The two reached out to other groups for nearly two months, asking leaders to sign on either themselves or on behalf of their organizations.
“We, the Presidents of College Democrats and College Republicans chapters from across America, stand united to affirm the right of all Americans to marry the person they love, regardless of gender. We challenge our nation’s leaders to join us in defense of marriage equality for LGBTQ couples,” the statement reads.
Penn Dems president and College sophomore Matthew Kalmans said that while there was a “tremendous amount of logistical challenge” involved in securing support for the statement, he is pleased with the results.
“We’re students, and we have a unique ability to start a trend,” he said. “Just because the national [Republican] Party doesn’t happen to stand on the right side of history at the moment, we can acknowledge that this … is something important to us.”
The groups listed on the statement includes colleges from Massachusetts to California and about ten Republican groups. While Kalmans was pleased with the number of Republican signees — whose national platform opposes same-sex marriage — College Republicans president and College junior Arielle Klepach said she would like to see even more bipartisan support.
“While I understand why people would be hesitant, I obviously wish there would have been more widespread responses,” Klepach said. “But I guess that’s to be expected.”
At first, Penn Dems and College Republicans reached out to organizations on both sides of the aisle at each Ivy League school with the hopes of a unanimous Ivy League statement in support of same-sex marriage. But after several Ivies were “hostile” to the idea, Kalmans said, the two groups made the decision to open the statement to more schools.
They contacted each school ranked as a top 50 college by U.S. News and World Report, and Kalmans said only two groups voiced their opposition to the effort, even though not all were willing to put their name to a statement.
Tufts Democrats President Bronwen Raff said she received an email asking for support about two months ago.
“The reaction from my organization was overwhelmingly positive,” she said. “We were only a little bit upset that we hadn’t thought to do it first.”
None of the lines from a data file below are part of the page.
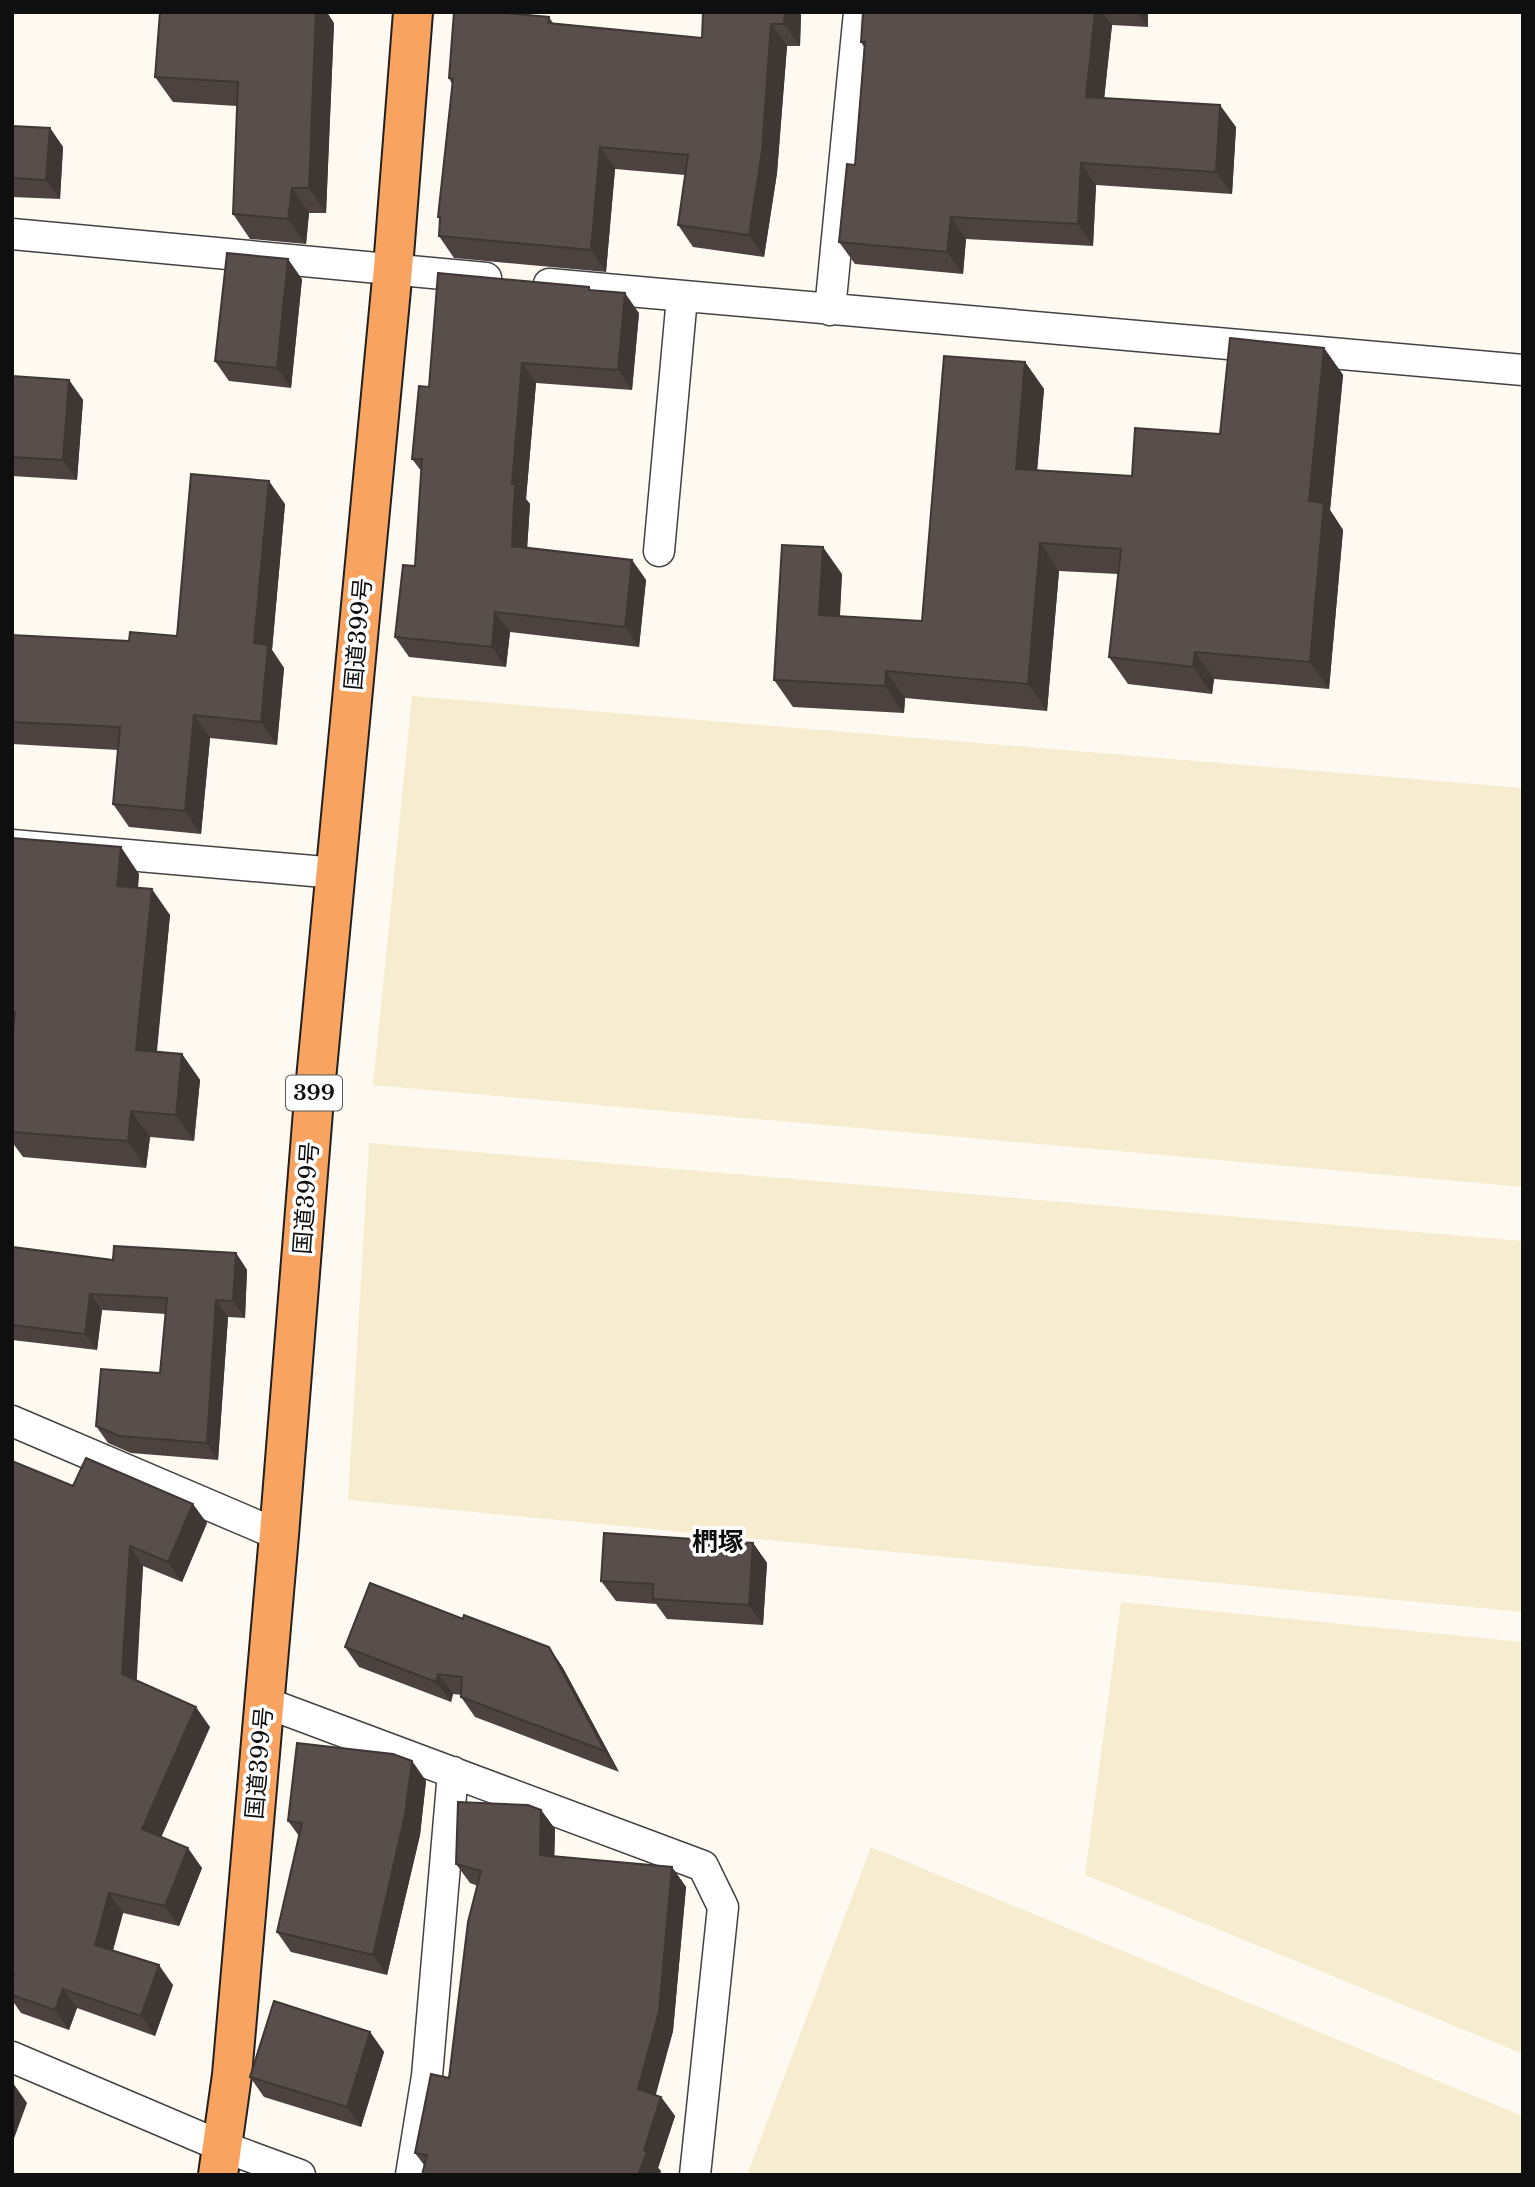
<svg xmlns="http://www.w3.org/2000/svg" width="1535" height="2187" font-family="'Libre Baskerville','Noto Sans JP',serif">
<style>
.farmland{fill:#f6edd1}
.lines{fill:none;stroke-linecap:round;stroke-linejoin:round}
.service-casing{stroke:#424242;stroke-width:33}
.trunk-casing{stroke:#202020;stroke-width:42}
.service{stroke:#fff;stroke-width:30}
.trunk{stroke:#f8a360;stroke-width:38}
.wall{fill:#4c4340}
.shaded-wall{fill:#3e3734}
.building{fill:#584e4b;stroke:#3e3734;stroke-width:2}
.labels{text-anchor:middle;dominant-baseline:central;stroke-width:7;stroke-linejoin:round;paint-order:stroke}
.shield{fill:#fff;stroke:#575757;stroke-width:2}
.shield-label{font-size:21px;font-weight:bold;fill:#0f0f0f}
.street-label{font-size:23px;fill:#0f0f0f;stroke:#fff}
.quarter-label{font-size:26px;font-weight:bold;fill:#0f0f0f;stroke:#fff}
</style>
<rect width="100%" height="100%" fill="#fffaf1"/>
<path class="farmland" d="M412,696l1111,92v399l-1150,-102z
M369,1143l1154,98v371l-1175,-112z
M1121,1602l402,40v412l-438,-179z
M871,1847l652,269v59h-776z"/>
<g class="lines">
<g class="service-casing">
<path id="service" d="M12,234l474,44
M549,284l974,86
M830,310l29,-298
M659,551l23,-254
M12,845l324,28
M12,1421l267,114
M264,1702l439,164 20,41 -28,268
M12,2057l209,89 79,29
M411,2175l16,-99 26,-304"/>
</g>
<g class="trunk-casing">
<path id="trunk" d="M218,2175l14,-100 47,-540 34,-424 80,-843 20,-256"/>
</g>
<use href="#service" class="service"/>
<use href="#trunk" class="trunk"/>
</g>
<path class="wall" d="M703,12h98l-1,34h-13l-10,127 -13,84 -71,-10 -15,-22 7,-50 -70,-6 -9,103 -152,-14 -15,-22 1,-16 -2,-3 14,-133 -3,-6 100,-61 4,6 149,15z
M863,12h285v15l-36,-2 -8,73 132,29 -4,67 -136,-9 -3,61 -127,-7 -3,35 -108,-10 -16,-22 16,-77 9,-118 -3,-5z
M334,23l-8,190h-17l-3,31 -56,-5 -17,-25 4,-108 -64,-4 -18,-25z
M12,126l38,2 13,19 -3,52 -48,-2z
M302,279l-11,109 -62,-7 -14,-20z
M591,291l48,22 -7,77 -96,-7 -10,116 4,5 -3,44 105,12 14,20 -7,67 -129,-15 -4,35 -97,-10 -14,-20 20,-71 7,-94 -10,-13 17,-72z
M1324,348l19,27 -13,135 13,20 -14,159 -115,-10 -2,15 -84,-10 -19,-27 9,-83 -59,-3 -12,140 -142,-13 -1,15 -111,-6 -19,-27 68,-106 -2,42 82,5 103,-259 19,27 -7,81 95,6 88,-42z
M12,376l57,4 14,20 -6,80 -65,-4z
M285,504l-13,146 12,18 -7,77 -67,-7 -9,96 -72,-7 -16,-23 5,-54 -106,-6v-109l117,6 48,-5z
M12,838l127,36 -1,14 32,27 -13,136 25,3 18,26 -6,61 -44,-4 -4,31 -123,-11 -11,-15z
M12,1247l101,13 123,-7 11,17 -2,48 -17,-1 -10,143 -87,-7 -23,-10 -12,-17 64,-53 6,-59 -64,-4 -5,40 -85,-10z
M12,1461l61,25 134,37 -25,59 -39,-16 -7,115 74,46 -49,110 41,31 -23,58 -56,-13 -10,37 60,35 -18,51 -78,-28 -8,22 -48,-17 -9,-13z
M753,1543l14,20 -4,62 -96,-6 -11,-15 -40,-3 -15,-20z
M463,1619l86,28 14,21 56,104 -144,-55 -14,-20 1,-2 -9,-1 -2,8 -92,-35 -14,-20z
M412,1761l14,20 -6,54 -33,140 -96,-23 -14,-20 22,-96 -11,-15z
M541,1810l14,19 -1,27 118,11 14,20 -13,144 -18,64 6,2 14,19 -17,52 3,3 -237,-6 -9,-12 34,-75 29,-192 -8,-3 -14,-19z
M370,2032l14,20 -23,75 -97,-30 -14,-20z"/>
<path class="shaded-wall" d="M315,12h12l7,11 -8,190 -17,-25z
M785,12h16l-1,34 -16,-22z
M1095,12h8l9,13 -10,94 -16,-22z
M1137,12h11v15z
M771,24l16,22 -10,127 -13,84 -15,-22z
M1220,105l16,22 -4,67 -16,-22z
M50,128l13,19 -3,52 -14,-19z
M600,147l15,22 -9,103 -15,-22z
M1081,163l15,22 -3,61 -15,-22z
M292,188l17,25 -3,31 -18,-25z
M951,217l15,22 -3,35 -16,-22z
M288,259l14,20 -11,109 -14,-20z
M625,293l14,20 -7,77 -14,-20z
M1324,348l19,27 -13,135 13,20 -14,159 -19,-27 -1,-161z
M1025,362l19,27 -9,107 -19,-27z
M522,363l14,20 -10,116 4,5 -4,62 -14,-20v-62z
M69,380l14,20 -6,80 -14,-20z
M269,481l16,23 -13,146 12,18 -7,77 -16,-23 -7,-79z
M1040,543l19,28 -12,140 -19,-27z
M823,547l19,27 -4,68 -19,-27z
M632,560l14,20 -7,67 -14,-20z
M495,612l15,20 -4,35 -14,-20z
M1195,652l19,27 -2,15 -19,-27z
M886,671l19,27 -1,15 -19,-27z
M194,715l16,23 -9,96 -16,-23z
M121,847l18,27 -4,38 -18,-26z
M152,889l18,26 -16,161 -18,-26z
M182,1054l18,26 -6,61 -18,-26z
M131,1111l19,26 -4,31 -18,-27z
M236,1253l11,17 -2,48 -12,-17z
M90,1294l12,16 -5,40 -12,-16z
M216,1300l12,17 -10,143 -11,-17z
M193,1504l14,19 -25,59 -14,-20z
M753,1543l14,20 -4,62 -14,-20z
M130,1546l13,20 -7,128 -14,-20z
M549,1647l14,21 56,104 -14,-21z
M438,1674l15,20 -2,8 -15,-20z
M196,1707l14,20 -54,122 -14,-20z
M412,1761l14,20 -6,54 -33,140 -14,-20z
M541,1810l14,19 -1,45 -14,-19z
M188,1848l14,20 -23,58 -14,-20z
M672,1867l14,20 -13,144 -21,78 -14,-20z
M109,1893l14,20 -14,52 -14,-20z
M159,1965l14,20 -18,51 -14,-20z
M63,1989l14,19 -8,22 -14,-20z
M370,2032l14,20 -23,75 -14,-20z
M13,2083l14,20 -15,41v-58z
M661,2097l14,19 -17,52 3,3 -1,4h-22l6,-25z"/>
<path class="building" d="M160,12h156l-7,176h-17l-4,31 -55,-5 5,-132 -83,-5z
M454,12h42l53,5 -1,6 154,15 1,-26h82l-1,12h-13l-9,127 -13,84 -71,-10 10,-70 -88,-8 -9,103 -152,-14 1,-19h-2l15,-138 -4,-1z
M863,12h232l-9,85 134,8 -4,67 -135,-9 -3,61 -127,-7 -4,35 -108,-10 8,-78 8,1 10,-123h-4z
M12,126l38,2 -4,52 -34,-2z
M227,253l61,6 -11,109 -62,-7z
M438,273l151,14v3l36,3 -7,77 -96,-7 -10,121h3l-3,62 120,14 -7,67 -130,-15 -3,35 -97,-10 8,-72 12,1 7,-107h-10l7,-73 10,1z
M1230,338l94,10 -15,153 15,2 -14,159 -115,-10 -2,15 -84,-10 12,-108 -81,-6 -12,141 -142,-13 -1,15 -111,-6 8,-135 41,2 -4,68 103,6 22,-265 81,6 -9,107 116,7 3,-48 85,6z
M12,376l57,4 -6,80 -51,-3z
M191,474l78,7 -15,162 14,2 -7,77 -67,-7 -9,96 -72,-7 7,-77 -108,-5v-87l117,6 1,-9 47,4z
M12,838l109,9 -4,39 35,3 -16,161 46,4 -6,61 -45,-4 -3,30 -116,-9v-91l3,-29h-3z
M114,1246l122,7 -3,48 -17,-1 -9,143 -88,-7 -23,-10 5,-57 59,4 7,-75 -77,-4 -5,40 -73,-9v-78l101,13z
M86,1458l107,46 -25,58 -38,-16 -8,128 74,33 -54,122 46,19 -23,58 -56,-13 -14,52 64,20 -18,51 -78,-27 -8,21 -43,-15v-15l2,-6 -2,-1v-512l61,25z
M604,1533l149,10 -4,62 -96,-6v-15l-52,-3z
M370,1583l93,36 1,-4 85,32 56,104 -144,-54 1,-20 -24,-3 -2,8 -91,-35z
M297,1743l96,11 19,7 -7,54 -32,140 -96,-23 25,-109 -14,-2z
M458,1802l70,3 13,5 -1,45 132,12 -13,145 -21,77 23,8 -17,53 3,2 -9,23h-216l5,-20 -12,-2 16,-79 18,4 19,-156 13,-51 -25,-7z
M274,2001l96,31 -23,75 -97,-30z"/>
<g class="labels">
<rect class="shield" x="286" y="1075.5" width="56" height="35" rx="5"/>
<g class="shield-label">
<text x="314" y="1093">399</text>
</g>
<g class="street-label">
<text transform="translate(358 634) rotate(-85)">国道399号</text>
<text transform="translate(306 1198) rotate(-86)">国道399号</text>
<text transform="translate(259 1763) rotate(-85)">国道399号</text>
</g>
<g class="quarter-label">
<text x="718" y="1542">椚塚</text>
</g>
</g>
<rect width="1535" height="2187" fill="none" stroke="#0f0f0f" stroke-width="28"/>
</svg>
Stanford Democrats Co-President Nick Ahamed was similarly happy to sign on to the statement.
“We thought it was really cool,” Ahamed said. “We were really excited to see something that was cross-national, at a lot of different campuses.”
Raff said that the initiative sparked new collaboration between Tufts Democrats and Republicans, who are now planning a co-sponsored symposium on immigration reform. Penn Democrats and College Republicans have also begun partnering on same-sex marriage and have indicated a desire to continue the partnership on other issues.
The two Penn organizations are encouraging all participating groups to tweet and post to Facebook about the statement today, using the hashtag #unitedforlove. They have also set up a Facebook page called Students United for Marriage Equality.
“Between all of us, there’s such a wide network of people that we can make aware of the fact that we’re doing this,” Klepach said. “The ultimate goal is to not only make other college-age students aware that there’s so much support for marriage equality, but also policymakers.”
Both Klepach and Kalmans said that while they can’t predict if or how the initiative will impact legislation or public opinion, they hope that it will help push an already-growing trend forward.
“My hope is that seeing a young Republican and growing Democrat population both in support of marriage equality will continue to give some senators the comfort they need to announce their support, to not feel that they’re in some sort of electoral danger,” Kalmans said.